Fakt ist, dass die Polizei bei Joseph K. Schmuck aus dem Geldbeutel der Frau fand. Und, dass seine DNA-Spuren an ihrer Unterwäsche gesichert wurden. Tatsache sei aber laut Gericht auch, dass am Tatort keinerlei Kampfspuren entdeckt wurden, und dass das Opfer nicht die Polizei rief, sondern Nachbarn. Die Frau habe lediglich einen Raub angezeigt und erst nach zwei Wochen bei der Polizei von einer Vergewaltigung berichtet. "Wir haben keine Arztberichte zu möglichen Verletzungen, und sie hat auch mit niemandem darüber gesprochen", sagt Daimer. Auch die Frage, warum sie sich um 3 Uhr früh am Hauptbahnhof aufhielt, sei nicht eindeutig zu klären gewesen. "Aber all das", so die Kammer, würde noch gar nichts beweisen, "trotzdem hätte eine Vergewaltigung möglich sein können".

Allerdings hätten die Videos aus Bus und Bahn eine andere Sprache gesprochen: Dort sei nämlich keine Belästigung von seiner Seite zu sehen, sondern eher, dass sie auf ihn einrede und sich sogar beim Aussteigen aus dem Bus an seinem Arm festgehalten habe. "Sie hat uns angelogen", meint Daimer. Und bei ihren Aussagen zur mutmaßlichen Vergewaltigung sei keine Konstanz mehr erkennbar gewesen. Daimer kritisierte auch die Arbeit der Polizei, die eine ermittlungsrichterliche Vernehmung der Frau versäumte - und auch die Videos aus den Verkehrsmitteln nicht sichtete.

"Er hat sich diese Version der Geschichte ausgedacht, nachdem er die Akten gelesen hatte", ist sich die Nebenklage-Anwältin Claudia Wüllrich nach dem Urteil sicher. Ihre Mandantin sei sehr mitgenommen gewesen, habe erst später Vertrauen zu einem Polizisten gefasst und ihre Geschichte erzählt. "Sie ist eine ehrbare Frau, die Diffamierungen seitens des Angeklagten sind unerträglich."

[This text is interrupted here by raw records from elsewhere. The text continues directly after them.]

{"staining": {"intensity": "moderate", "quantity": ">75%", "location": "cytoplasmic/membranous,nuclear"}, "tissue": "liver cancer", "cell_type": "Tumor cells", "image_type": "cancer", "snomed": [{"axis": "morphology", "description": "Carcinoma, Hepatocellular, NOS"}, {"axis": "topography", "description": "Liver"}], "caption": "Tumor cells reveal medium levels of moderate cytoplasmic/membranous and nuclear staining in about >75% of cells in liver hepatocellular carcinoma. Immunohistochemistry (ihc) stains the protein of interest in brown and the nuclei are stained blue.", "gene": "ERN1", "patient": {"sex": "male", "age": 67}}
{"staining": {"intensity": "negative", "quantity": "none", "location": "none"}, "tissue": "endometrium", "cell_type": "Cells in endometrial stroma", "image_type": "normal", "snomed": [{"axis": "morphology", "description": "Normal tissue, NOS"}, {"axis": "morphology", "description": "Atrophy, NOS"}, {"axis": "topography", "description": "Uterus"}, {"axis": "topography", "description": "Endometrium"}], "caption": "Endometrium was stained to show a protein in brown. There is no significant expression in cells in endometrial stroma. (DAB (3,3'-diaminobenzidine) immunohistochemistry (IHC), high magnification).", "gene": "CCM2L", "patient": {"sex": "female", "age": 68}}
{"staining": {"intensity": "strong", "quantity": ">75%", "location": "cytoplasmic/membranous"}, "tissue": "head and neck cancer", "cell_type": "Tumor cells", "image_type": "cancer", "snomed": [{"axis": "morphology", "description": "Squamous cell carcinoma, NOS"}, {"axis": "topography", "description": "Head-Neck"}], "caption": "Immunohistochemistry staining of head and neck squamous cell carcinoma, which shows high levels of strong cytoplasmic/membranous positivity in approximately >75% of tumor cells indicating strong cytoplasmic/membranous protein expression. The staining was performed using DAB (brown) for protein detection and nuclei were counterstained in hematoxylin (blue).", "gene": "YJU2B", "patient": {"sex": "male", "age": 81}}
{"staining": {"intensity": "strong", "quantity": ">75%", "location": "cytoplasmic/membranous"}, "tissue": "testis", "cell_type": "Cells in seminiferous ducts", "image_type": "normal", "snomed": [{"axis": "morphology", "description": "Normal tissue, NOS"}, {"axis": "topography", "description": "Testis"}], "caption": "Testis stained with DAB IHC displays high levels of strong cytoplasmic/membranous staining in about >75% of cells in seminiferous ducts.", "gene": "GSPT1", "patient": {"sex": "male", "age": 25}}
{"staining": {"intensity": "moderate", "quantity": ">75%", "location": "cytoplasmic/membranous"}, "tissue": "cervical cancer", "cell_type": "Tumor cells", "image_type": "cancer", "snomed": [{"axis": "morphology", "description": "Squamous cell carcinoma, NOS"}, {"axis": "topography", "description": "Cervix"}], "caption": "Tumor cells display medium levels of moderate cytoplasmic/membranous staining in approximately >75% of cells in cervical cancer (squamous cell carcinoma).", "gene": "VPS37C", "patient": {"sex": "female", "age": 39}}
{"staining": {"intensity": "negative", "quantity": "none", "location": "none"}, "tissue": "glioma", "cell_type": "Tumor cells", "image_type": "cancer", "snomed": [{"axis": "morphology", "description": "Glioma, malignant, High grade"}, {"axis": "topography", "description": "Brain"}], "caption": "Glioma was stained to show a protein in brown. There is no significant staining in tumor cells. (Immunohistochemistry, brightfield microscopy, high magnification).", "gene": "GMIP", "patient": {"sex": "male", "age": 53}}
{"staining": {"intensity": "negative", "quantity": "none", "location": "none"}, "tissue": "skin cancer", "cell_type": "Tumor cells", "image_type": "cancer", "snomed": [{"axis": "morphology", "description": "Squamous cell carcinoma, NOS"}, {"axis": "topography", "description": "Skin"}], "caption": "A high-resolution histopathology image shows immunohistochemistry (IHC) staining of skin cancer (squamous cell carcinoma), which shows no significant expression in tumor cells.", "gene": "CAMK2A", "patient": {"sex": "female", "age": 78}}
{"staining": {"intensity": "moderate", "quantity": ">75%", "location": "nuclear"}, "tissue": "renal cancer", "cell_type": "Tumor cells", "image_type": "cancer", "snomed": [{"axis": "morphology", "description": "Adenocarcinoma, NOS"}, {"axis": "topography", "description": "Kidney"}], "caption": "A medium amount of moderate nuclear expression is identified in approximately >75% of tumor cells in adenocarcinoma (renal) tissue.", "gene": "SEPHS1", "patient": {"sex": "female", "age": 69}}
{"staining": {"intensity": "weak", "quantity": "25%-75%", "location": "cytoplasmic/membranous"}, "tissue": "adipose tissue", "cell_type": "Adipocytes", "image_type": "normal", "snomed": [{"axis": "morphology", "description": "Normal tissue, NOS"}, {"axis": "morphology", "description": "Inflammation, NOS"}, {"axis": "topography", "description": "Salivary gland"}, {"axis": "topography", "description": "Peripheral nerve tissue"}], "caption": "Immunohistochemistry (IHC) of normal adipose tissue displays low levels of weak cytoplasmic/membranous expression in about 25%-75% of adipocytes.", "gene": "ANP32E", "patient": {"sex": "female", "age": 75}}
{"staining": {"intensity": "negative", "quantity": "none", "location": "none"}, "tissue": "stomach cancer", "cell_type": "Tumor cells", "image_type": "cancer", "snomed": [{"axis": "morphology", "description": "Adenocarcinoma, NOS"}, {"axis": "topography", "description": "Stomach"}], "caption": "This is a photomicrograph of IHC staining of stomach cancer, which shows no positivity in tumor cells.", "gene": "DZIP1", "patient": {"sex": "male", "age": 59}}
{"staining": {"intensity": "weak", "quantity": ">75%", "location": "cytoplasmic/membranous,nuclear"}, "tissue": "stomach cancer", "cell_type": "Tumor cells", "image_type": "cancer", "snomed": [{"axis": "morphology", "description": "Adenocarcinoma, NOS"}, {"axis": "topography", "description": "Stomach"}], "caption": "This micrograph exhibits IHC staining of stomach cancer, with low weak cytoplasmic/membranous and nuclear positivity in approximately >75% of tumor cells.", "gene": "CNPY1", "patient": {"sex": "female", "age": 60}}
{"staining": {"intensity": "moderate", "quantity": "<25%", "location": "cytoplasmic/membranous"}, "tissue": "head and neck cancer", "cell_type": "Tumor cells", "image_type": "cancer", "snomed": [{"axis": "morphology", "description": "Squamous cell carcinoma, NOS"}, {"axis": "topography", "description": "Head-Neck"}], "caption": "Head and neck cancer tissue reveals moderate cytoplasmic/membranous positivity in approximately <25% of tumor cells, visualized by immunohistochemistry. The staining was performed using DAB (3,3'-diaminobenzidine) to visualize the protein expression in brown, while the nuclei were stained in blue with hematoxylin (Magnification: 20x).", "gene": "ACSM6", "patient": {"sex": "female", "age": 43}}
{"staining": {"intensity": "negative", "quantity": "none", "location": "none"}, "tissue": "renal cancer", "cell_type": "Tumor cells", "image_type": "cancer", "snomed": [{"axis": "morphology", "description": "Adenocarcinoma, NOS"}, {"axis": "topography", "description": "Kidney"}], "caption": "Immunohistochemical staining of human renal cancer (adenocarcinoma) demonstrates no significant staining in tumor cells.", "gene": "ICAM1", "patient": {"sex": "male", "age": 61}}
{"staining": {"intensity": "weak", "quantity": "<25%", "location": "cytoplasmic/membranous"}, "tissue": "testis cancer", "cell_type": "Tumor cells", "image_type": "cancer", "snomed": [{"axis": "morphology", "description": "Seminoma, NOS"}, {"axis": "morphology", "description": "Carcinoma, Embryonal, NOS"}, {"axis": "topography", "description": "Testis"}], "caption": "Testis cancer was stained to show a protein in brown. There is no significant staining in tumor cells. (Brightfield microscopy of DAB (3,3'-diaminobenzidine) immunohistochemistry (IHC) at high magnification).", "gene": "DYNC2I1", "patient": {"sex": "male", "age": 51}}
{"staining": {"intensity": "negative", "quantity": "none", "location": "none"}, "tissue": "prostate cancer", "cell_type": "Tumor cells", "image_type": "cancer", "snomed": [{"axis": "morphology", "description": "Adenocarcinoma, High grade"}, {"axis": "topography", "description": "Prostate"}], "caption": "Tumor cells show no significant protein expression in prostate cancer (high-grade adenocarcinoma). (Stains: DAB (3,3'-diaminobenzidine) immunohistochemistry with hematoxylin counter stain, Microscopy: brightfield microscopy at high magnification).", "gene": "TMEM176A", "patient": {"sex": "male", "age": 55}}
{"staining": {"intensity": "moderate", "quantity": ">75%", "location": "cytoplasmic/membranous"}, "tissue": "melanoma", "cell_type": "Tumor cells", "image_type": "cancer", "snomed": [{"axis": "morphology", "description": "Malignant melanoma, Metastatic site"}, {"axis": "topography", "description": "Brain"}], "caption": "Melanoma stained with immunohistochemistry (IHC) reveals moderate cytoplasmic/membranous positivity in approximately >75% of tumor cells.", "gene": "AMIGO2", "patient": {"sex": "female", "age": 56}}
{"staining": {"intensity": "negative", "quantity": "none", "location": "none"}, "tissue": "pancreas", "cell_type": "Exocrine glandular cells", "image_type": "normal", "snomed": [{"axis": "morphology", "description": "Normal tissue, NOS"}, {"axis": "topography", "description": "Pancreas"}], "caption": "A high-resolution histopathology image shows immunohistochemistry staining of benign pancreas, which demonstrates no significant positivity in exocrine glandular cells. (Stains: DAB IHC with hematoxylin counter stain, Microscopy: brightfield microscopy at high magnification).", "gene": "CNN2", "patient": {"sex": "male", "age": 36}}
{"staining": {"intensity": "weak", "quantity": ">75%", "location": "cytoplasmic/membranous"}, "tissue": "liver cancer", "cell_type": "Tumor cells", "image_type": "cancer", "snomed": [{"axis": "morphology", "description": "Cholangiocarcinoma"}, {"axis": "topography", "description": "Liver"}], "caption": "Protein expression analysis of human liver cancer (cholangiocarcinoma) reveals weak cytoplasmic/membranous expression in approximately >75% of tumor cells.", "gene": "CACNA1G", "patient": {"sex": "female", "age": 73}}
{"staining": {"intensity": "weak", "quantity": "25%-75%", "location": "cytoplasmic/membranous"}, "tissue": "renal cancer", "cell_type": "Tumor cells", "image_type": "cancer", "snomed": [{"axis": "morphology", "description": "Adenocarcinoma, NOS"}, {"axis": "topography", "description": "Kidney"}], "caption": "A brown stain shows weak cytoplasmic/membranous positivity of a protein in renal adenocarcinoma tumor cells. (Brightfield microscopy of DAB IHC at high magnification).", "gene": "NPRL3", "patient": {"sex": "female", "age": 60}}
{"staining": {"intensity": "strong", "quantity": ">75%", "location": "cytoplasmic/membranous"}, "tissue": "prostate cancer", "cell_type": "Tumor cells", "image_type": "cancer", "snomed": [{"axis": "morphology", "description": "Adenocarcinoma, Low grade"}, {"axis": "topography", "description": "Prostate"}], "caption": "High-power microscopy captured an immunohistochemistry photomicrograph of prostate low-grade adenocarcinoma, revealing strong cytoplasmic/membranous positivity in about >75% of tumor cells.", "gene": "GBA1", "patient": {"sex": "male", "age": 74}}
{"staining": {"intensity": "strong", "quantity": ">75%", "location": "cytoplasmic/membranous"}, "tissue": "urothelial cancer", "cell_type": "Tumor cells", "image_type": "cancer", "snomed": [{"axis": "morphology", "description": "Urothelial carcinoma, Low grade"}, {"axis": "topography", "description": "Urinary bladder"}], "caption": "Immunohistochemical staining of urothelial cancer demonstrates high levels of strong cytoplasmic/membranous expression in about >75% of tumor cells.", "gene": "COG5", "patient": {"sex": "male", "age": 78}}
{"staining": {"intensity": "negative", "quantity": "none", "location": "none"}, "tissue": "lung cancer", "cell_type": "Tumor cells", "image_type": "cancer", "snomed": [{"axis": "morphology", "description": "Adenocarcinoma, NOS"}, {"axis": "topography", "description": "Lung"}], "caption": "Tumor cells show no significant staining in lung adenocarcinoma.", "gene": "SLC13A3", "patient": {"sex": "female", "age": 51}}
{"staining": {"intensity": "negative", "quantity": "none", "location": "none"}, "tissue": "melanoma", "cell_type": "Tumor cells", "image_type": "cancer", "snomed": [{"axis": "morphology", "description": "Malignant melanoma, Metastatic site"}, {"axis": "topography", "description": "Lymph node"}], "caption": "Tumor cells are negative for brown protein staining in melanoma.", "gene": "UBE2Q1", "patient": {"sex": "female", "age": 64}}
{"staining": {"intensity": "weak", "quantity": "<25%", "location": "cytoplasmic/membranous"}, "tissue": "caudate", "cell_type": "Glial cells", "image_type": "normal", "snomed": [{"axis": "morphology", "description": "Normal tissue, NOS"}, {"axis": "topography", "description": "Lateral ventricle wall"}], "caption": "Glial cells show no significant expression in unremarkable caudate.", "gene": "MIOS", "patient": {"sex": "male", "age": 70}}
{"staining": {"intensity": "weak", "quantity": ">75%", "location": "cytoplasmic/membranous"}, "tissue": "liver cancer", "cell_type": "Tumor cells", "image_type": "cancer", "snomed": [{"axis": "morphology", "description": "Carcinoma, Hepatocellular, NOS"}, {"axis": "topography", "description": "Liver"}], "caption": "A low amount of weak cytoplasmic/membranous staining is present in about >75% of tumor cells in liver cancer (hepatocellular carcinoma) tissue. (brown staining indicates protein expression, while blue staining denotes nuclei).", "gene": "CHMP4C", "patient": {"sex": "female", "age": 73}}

Joseph K. nahm das Urteil noch im Gerichtssaal an, die Staatsanwaltschaft äußerte sich nicht zu einer möglichen Revision. Dafür aber zu einem Haftbefehl der Ausländerbehörde. Bereits im Verfahren war zur Sprache gekommen, dass alle Asylanträge von K. negativ beschieden wurden. Er wurde wieder abgeführt.